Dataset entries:
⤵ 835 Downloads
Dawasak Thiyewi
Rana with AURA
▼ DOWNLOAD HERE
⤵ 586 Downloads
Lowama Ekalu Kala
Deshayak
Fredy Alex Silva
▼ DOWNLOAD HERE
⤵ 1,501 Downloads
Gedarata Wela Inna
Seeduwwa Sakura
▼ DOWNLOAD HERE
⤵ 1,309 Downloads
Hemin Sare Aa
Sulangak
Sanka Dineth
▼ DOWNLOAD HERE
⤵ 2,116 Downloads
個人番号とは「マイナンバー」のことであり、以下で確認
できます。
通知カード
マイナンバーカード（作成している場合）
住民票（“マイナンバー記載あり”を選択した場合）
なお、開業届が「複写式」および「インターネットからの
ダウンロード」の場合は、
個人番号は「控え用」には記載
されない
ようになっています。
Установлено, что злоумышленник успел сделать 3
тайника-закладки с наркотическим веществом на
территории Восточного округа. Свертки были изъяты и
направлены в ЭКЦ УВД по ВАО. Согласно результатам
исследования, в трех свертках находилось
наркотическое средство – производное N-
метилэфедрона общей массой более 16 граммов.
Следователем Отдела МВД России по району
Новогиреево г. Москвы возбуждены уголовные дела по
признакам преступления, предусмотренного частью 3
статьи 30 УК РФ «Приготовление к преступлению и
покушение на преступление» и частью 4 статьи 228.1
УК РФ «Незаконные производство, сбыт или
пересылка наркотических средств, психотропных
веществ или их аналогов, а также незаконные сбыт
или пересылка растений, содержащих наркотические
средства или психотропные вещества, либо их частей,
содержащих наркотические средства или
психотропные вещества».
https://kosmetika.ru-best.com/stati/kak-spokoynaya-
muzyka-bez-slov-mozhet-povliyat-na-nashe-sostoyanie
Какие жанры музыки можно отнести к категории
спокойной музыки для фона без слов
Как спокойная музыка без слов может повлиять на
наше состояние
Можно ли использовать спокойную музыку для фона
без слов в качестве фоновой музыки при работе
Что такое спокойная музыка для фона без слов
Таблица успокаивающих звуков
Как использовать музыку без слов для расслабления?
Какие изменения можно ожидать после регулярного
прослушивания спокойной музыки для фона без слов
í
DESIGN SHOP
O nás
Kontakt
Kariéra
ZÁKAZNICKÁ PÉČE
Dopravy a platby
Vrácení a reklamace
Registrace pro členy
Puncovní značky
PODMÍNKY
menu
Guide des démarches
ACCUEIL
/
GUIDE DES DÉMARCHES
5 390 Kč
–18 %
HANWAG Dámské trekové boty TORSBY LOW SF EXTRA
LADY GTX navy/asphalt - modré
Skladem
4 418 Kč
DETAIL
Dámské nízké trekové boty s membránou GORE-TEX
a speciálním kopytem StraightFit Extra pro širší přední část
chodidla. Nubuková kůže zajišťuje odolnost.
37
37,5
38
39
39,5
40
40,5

▶ _TASK TO CARRY OUT_
Update the lines above by changing every "DOWNLOAD HERE" to "GET IT HERE", and leave everything else as it is.

▶ _SOLUTION_
⤵ 835 Downloads
Dawasak Thiyewi
Rana with AURA
▼ GET IT HERE
⤵ 586 Downloads
Lowama Ekalu Kala
Deshayak
Fredy Alex Silva
▼ GET IT HERE
⤵ 1,501 Downloads
Gedarata Wela Inna
Seeduwwa Sakura
▼ GET IT HERE
⤵ 1,309 Downloads
Hemin Sare Aa
Sulangak
Sanka Dineth
▼ GET IT HERE
⤵ 2,116 Downloads
個人番号とは「マイナンバー」のことであり、以下で確認
できます。
通知カード
マイナンバーカード（作成している場合）
住民票（“マイナンバー記載あり”を選択した場合）
なお、開業届が「複写式」および「インターネットからの
ダウンロード」の場合は、
個人番号は「控え用」には記載
されない
ようになっています。
Установлено, что злоумышленник успел сделать 3
тайника-закладки с наркотическим веществом на
территории Восточного округа. Свертки были изъяты и
направлены в ЭКЦ УВД по ВАО. Согласно результатам
исследования, в трех свертках находилось
наркотическое средство – производное N-
метилэфедрона общей массой более 16 граммов.
Следователем Отдела МВД России по району
Новогиреево г. Москвы возбуждены уголовные дела по
признакам преступления, предусмотренного частью 3
статьи 30 УК РФ «Приготовление к преступлению и
покушение на преступление» и частью 4 статьи 228.1
УК РФ «Незаконные производство, сбыт или
пересылка наркотических средств, психотропных
веществ или их аналогов, а также незаконные сбыт
или пересылка растений, содержащих наркотические
средства или психотропные вещества, либо их частей,
содержащих наркотические средства или
психотропные вещества».
https://kosmetika.ru-best.com/stati/kak-spokoynaya-
muzyka-bez-slov-mozhet-povliyat-na-nashe-sostoyanie
Какие жанры музыки можно отнести к категории
спокойной музыки для фона без слов
Как спокойная музыка без слов может повлиять на
наше состояние
Можно ли использовать спокойную музыку для фона
без слов в качестве фоновой музыки при работе
Что такое спокойная музыка для фона без слов
Таблица успокаивающих звуков
Как использовать музыку без слов для расслабления?
Какие изменения можно ожидать после регулярного
прослушивания спокойной музыки для фона без слов
í
DESIGN SHOP
O nás
Kontakt
Kariéra
ZÁKAZNICKÁ PÉČE
Dopravy a platby
Vrácení a reklamace
Registrace pro členy
Puncovní značky
PODMÍNKY
menu
Guide des démarches
ACCUEIL
/
GUIDE DES DÉMARCHES
5 390 Kč
–18 %
HANWAG Dámské trekové boty TORSBY LOW SF EXTRA
LADY GTX navy/asphalt - modré
Skladem
4 418 Kč
DETAIL
Dámské nízké trekové boty s membránou GORE-TEX
a speciálním kopytem StraightFit Extra pro širší přední část
chodidla. Nubuková kůže zajišťuje odolnost.
37
37,5
38
39
39,5
40
40,5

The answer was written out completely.